- **What this task involves**: Rewrite the lines from the one containing "collection date: 1943-07-15" through the one containing "country: China", swapping "catalogue" for "catalog" and keeping everything else the same.

## Begin

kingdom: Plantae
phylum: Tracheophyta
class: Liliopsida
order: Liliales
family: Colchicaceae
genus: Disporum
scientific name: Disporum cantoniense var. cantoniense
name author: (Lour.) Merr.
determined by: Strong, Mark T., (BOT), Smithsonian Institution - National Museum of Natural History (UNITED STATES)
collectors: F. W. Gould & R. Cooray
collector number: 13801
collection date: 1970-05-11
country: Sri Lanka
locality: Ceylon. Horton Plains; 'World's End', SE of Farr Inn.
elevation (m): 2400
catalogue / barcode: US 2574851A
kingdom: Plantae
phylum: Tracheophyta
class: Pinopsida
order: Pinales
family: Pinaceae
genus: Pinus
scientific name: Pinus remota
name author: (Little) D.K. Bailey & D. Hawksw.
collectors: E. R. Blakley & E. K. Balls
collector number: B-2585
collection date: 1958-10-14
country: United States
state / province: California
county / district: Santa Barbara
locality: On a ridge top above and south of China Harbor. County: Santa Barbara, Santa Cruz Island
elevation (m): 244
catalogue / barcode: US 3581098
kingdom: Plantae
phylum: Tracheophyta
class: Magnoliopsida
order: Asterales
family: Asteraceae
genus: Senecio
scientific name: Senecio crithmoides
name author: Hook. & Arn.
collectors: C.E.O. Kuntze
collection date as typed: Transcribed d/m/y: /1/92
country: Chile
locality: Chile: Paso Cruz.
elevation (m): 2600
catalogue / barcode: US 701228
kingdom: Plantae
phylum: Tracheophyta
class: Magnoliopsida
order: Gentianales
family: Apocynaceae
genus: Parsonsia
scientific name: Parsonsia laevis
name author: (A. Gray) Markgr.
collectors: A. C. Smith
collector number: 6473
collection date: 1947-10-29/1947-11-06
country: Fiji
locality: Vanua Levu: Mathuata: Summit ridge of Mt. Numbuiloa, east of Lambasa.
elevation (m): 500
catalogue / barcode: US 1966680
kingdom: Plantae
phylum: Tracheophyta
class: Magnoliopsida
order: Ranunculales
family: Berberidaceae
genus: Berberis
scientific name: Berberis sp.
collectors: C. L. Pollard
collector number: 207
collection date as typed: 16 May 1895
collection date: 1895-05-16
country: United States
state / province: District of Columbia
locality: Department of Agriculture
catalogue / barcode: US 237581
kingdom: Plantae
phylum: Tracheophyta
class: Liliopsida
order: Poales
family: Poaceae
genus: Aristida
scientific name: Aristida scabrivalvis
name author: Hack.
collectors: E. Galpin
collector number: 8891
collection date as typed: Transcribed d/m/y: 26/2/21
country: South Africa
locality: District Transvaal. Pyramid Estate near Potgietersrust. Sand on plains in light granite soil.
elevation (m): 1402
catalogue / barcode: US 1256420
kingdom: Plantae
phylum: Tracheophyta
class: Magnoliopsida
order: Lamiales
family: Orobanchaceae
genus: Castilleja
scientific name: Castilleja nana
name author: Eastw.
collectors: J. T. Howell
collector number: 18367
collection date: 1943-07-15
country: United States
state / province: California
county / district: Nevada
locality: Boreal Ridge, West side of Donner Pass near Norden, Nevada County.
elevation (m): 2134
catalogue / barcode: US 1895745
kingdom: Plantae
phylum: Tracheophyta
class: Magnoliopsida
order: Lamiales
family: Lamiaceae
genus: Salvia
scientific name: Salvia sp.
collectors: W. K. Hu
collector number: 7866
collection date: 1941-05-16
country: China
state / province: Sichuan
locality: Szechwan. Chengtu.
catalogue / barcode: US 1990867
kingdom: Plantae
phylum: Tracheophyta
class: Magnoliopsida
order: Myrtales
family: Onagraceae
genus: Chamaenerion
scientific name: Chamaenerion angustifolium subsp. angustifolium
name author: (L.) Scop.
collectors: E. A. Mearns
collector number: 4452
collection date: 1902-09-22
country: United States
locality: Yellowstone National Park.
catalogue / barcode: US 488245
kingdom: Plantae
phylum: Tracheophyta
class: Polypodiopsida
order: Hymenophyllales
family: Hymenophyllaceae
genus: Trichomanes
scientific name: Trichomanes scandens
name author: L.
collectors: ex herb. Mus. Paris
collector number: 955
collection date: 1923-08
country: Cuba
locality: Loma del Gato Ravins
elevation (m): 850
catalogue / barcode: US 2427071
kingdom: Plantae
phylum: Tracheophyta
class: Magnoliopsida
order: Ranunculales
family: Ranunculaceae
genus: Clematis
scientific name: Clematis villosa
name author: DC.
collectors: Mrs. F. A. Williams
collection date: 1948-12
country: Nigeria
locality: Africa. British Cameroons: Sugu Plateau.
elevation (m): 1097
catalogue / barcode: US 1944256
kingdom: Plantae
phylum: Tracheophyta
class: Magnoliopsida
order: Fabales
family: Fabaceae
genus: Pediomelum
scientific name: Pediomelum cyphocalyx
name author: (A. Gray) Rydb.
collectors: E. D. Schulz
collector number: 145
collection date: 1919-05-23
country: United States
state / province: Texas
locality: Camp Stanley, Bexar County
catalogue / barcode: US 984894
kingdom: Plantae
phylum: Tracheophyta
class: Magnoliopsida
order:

## End

- **The result**:
collection date: 1943-07-15
country: United States
state / province: California
county / district: Nevada
locality: Boreal Ridge, West side of Donner Pass near Norden, Nevada County.
elevation (m): 2134
catalog / barcode: US 1895745
kingdom: Plantae
phylum: Tracheophyta
class: Magnoliopsida
order: Lamiales
family: Lamiaceae
genus: Salvia
scientific name: Salvia sp.
collectors: W. K. Hu
collector number: 7866
collection date: 1941-05-16
country: China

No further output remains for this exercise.